Merapikan pakaian, menata rambut, lalu mengenakan kembali topinya, ia mulai melangkah. Jalanan semakin sepi, angin malam pun semakin menusuk kulit. Ia berjalan sambil melamun. Kesedihan tiba-tiba menyergap kembali hatinya saat melihat ke seberang jalan, tempat sebuah restoran makanan laut kesukaannya berdiri.
Kenangan masa kecilnya pun muncul. Saat ia bersama kedua orang tuanya makan siang di tempat itu. Seketika air mata menggenang di kelopak matanya. Namun ia segera menengadahkan wajah, berusaha menahannya agar tidak tumpah.
"Aku akan membalas semuanya. Ayah, Bunda. Kalian tidak akan mati sia-sia begitu saja," desis Zara dengan bibir gemetar menahan luapan emosi di dadanya.
Zara melangkah menyeberangi jalan, tepat di atas garis penyeberangan.
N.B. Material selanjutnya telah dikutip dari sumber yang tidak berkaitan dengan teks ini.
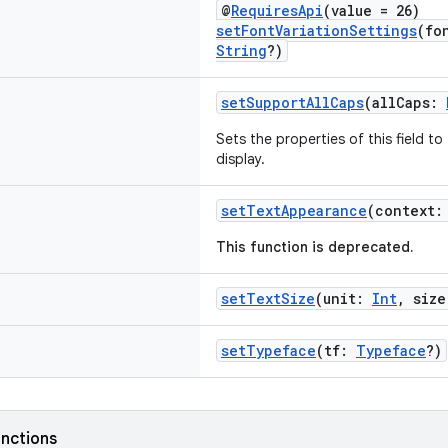
@
RequiresApi
(value = 26)
setFontVariationSettings
(fo
String
?)
setSupportAllCaps
(allCaps:
Sets the properties of this field t
display.
setTextAppearance
(context
This function is deprecated.
setTextSize
(unit:
Int
, siz
setTypeface
(tf:
Typeface
?)
nctions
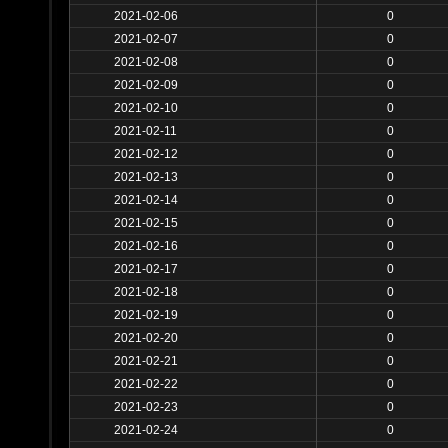
2021-02-06
0
2021-02-07
0
2021-02-08
0
2021-02-09
0
2021-02-10
0
2021-02-11
0
2021-02-12
0
2021-02-13
0
2021-02-14
0
2021-02-15
0
2021-02-16
0
2021-02-17
0
2021-02-18
0
2021-02-19
0
2021-02-20
0
2021-02-21
0
2021-02-22
0
2021-02-23
0
2021-02-24
0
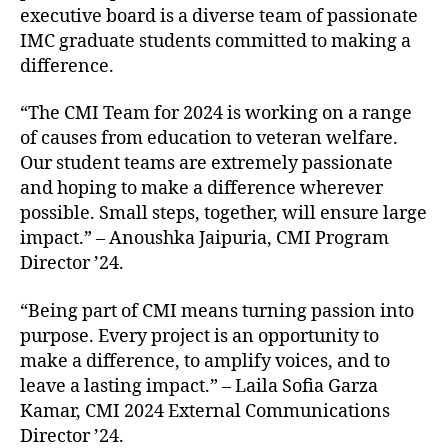
executive board is a diverse team of passionate
IMC graduate students committed to making a
difference.
“The CMI Team for 2024 is working on a range
of causes from education to veteran welfare.
Our student teams are extremely passionate
and hoping to make a difference wherever
possible. Small steps, together, will ensure large
impact.” – Anoushka Jaipuria, CMI Program
Director ’24.
“Being part of CMI means turning passion into
purpose. Every project is an opportunity to
make a difference, to amplify voices, and to
leave a lasting impact.” – Laila Sofia Garza
Kamar, CMI 2024 External Communications
Director ’24.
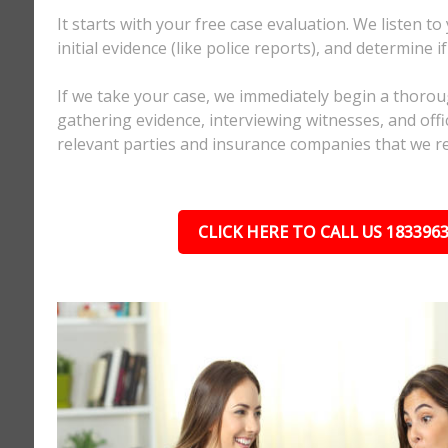
It starts with your free case evaluation. We listen to
initial evidence (like police reports), and determine i
If we take your case, we immediately begin a thorou
gathering evidence, interviewing witnesses, and offici
relevant parties and insurance companies that we r
CLICK HERE TO CALL US 183396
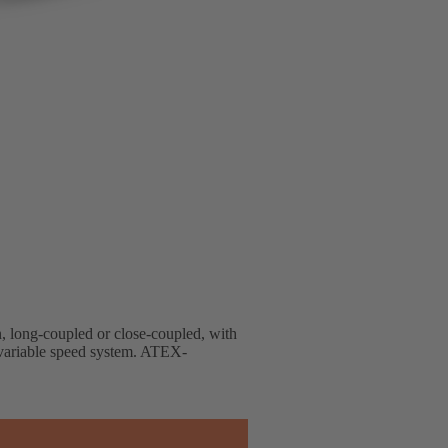
gn, long-coupled or close-coupled, with
d variable speed system. ATEX-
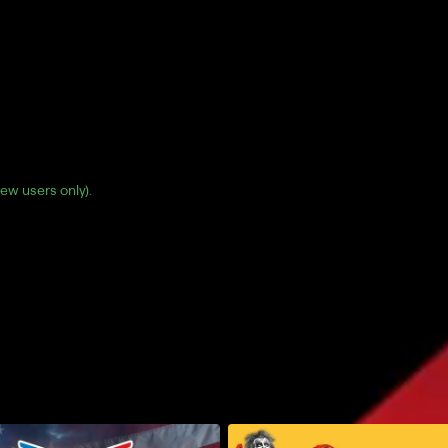
(new users only).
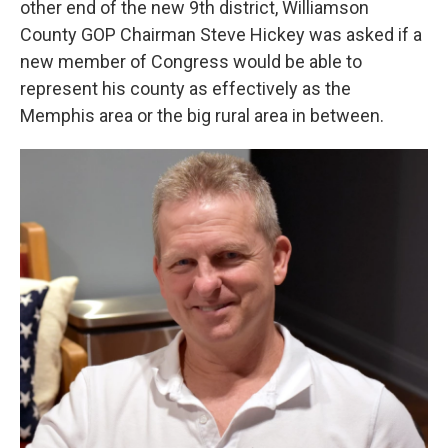
other end of the new 9th district, Williamson
County GOP Chairman Steve Hickey was asked if a
new member of Congress would be able to
represent his county as effectively as the
Memphis area or the big rural area in between.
Langkahnya pelan, karena ia tidak ingin terlihat tergesa-gesa. 'Toh belum ada tempat yang harus segera dituju', pikirnya. Namun ketika hampir sampai di seberang, sebuah mobil tiba-tiba berhenti tepat di belakangnya.
Deg!
"Siapa?" batinnya.
Dadanya berdegup kencang, napasnya tercekat seketika. "Masih ada yang mengikuti?" batinnya putus asa, ia sudah kehabisan tenaga.
"Nona Zara?" panggil seorang pria yang baru saja turun dari mobil sambil mendekat ke arah Zara yang kini mematung.
Zara menoleh perlahan, lalu memutar tubuhnya sepenuhnya. Terlihat dua orang pria bersetelan rapi dengan kemeja putih dan dasi hitam berdiri di hadapannya.
Glek!
"Kenapa jadi nambah orang? Siapa sebenarnya mereka," batinnya keheranan.
"Ikut kami. Kami tidak akan menyakiti Nona, jadi silakan masuk dengan tenang," ujarnya dengan nada yang terasa halus, namun menyiratkan perintah yang tidak bisa ditolak.
"Satu, dua ... Hah. Lebih dari tiga orang. Tinggi dan besar, ck!" batin Zara sembari mencoba mengamati keadaan sambil berpikir.